キャプテンの伊地知賢造(4年)は復帰レースとなる深川大会10000mを28分37秒39で駆け、山本歩夢(3年)は網走大会5000mで13分34秒85の自己ベスト。
平林清澄(3年)は同大会の10000mで27分55秒15の自己ベスト、國學院大記録を叩き出し、つづく千歳大会では5000mに出場、自己ベスト更新を狙ったが14分01秒82に終わった。
「5000mは2年ぶりでしたし、苦手意識があったんです。でも、やっておかないといけないと思い、自己ベストを狙いましたが、風が強く、疲労も抜けなくて。連戦する力がまだ足りず、それを突きつけられたレースだったのかなと思います」
平林は3年になり、山本とともに副キャプテンの役職に就いた。シーズンが始まり、チームを運営していく中で、改めて昨年のキャプテンだった中西大翔(旭化成)や木付琳(九電工)の大変さをしみじみ感じているという。

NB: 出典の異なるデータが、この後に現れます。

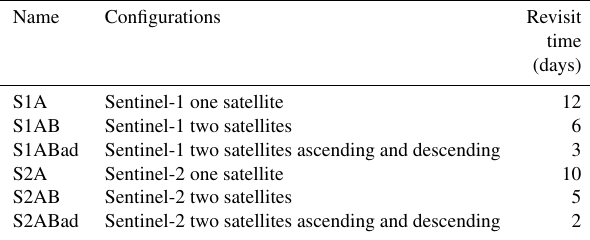
Table 1. Configurations used in the study for different revisit times based on the combinations of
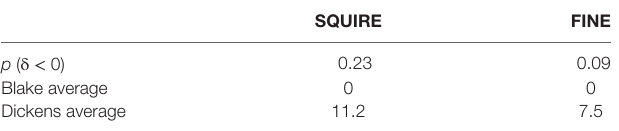
Table 3 | Bayesian probability estimates (based on 2,000 samples) for two distinctive words (SQUIRE, FINE) with usage rates (1/1,000) in Blake’s and Dickens’ poems of the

「やっぱりプレッシャーがありますよね。まずキャプテン、副キャプテンが結果を出さないといけないですし、それを後輩やチームメイトに見せていかないといけない。レースを外せないプレッシャーもありますね」
トラックシーズン、國學院大は好調を維持し、結果を出してきた。
平林や山本がレースから離れた時期、関東インカレ5000mでは青木瑠郁(2年)が13分59秒41で5位入賞、ハーフでは高山豪起(2年)が64分10秒で7位入賞。U-20 日本選手権5000mでは、青木が13分59秒79で1位、1年生の野中恒享が3位、辻原輝が5位、後村光星が8位と入賞し、1、2年生の活躍が目立った。
「自分は、箱根から思うように調子が上がって来なくてなかなか苦しい前期シーズンを過ごしたんですけど、チームはありがたいことに強い下級生が引っ張ってくれた。安心、頼れる後輩になってくれてチームとしては良かったと思います」(平林)

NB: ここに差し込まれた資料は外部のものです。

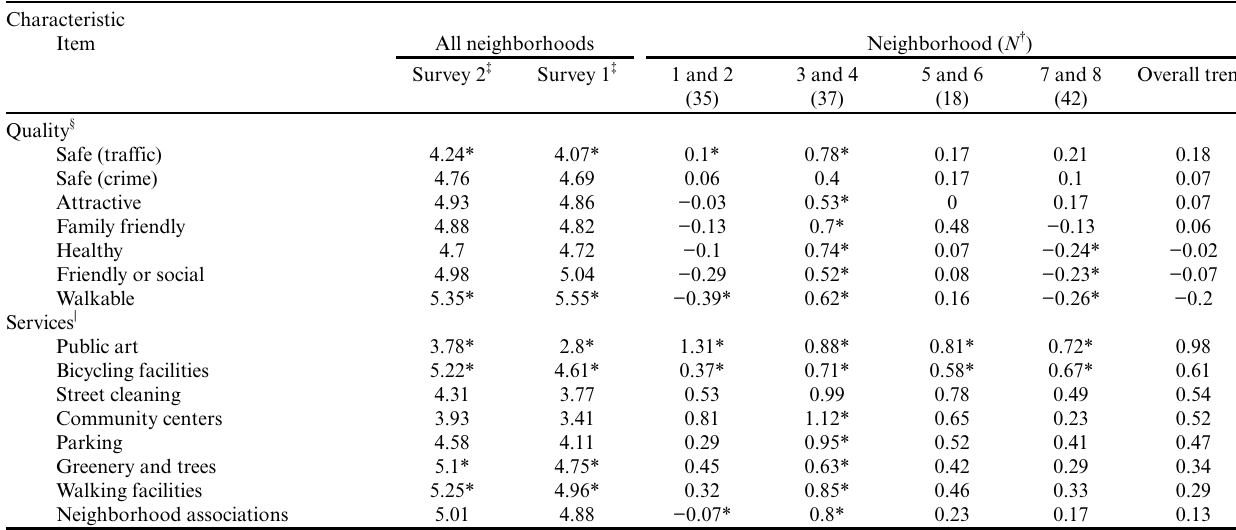
Table 2. Resident’s perceptions of neighborhood quality and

ホクレンで3本柱の伊地知と山本、平林が揃い踏み。さらに網走での夏季記録挑戦競技会では、5000mで伊地知が13分40秒51で自己ベストを更新し、10000mでは1年の後村が28分52秒46、田中愛睦が29分09秒45、3年では板垣俊佑が28分32秒90、木村文哉が29分16秒13でそれぞれ自己ベストを出した。さらに2年生では青木が28分32秒90、高山が28分43秒51で自己ベストを更新、山本が28分16秒92で國學院大歴代3位 の自己ベストを出すなど、記録的なPBラッシュに沸いた。3本柱が健在で、2年生も強さを見せ、1年生も元気だ。今年は箱根での表彰台が目標だが、その尻尾はすでに掴んでいるような勢いだ。

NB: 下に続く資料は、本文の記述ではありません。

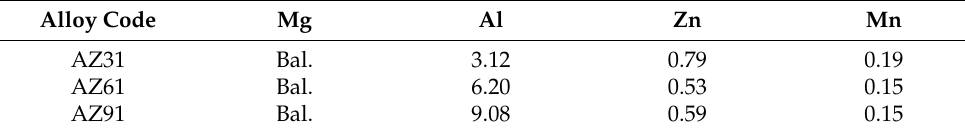
Table 1. Chemical composition of AZ-series magnesium alloy (wt.%). Alloy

【昨年以上の駒澤大だが危機感も】昨年の3冠王者である駒澤大だが、ホクレンの千歳大会には、キャプテンでエースの鈴木芽吹(4年)が5000mに出場した。レースは800mから外国人選手に喰らいついていき、13分24秒55の自己ベスト、日本人トップ、総合5位につけた。
だが、キャプテンは、開口一番こう言った。
「自分的には、全然ダメでした」
汗をぬぐう表情は、厳しいままだ。
「最低限、自己ベストを切って、学生記録も意識しろと監督に言われていたので、それを目標にしていました。でも、思ったよりも風があってペースが上がらなくて...。ラストをしっかり上げて記録を出そうと思ったんですけど、ほぼイーブンで外国人選手に置いて行かれたのでダメですね」
鈴木は2月のアメリカ遠征でふくらはぎを痛めて練習を離脱。5月のゴールデンゲームズinのべおかの5000mで復帰し、続く日本選手権の頃には足に不安があり、「これ以上、走ってもしょうがない」と練習を中断したりすることもあった。だが、ホクレンに向けての調整は、ふくらはぎの痛みもなく、順調に仕上げることができた。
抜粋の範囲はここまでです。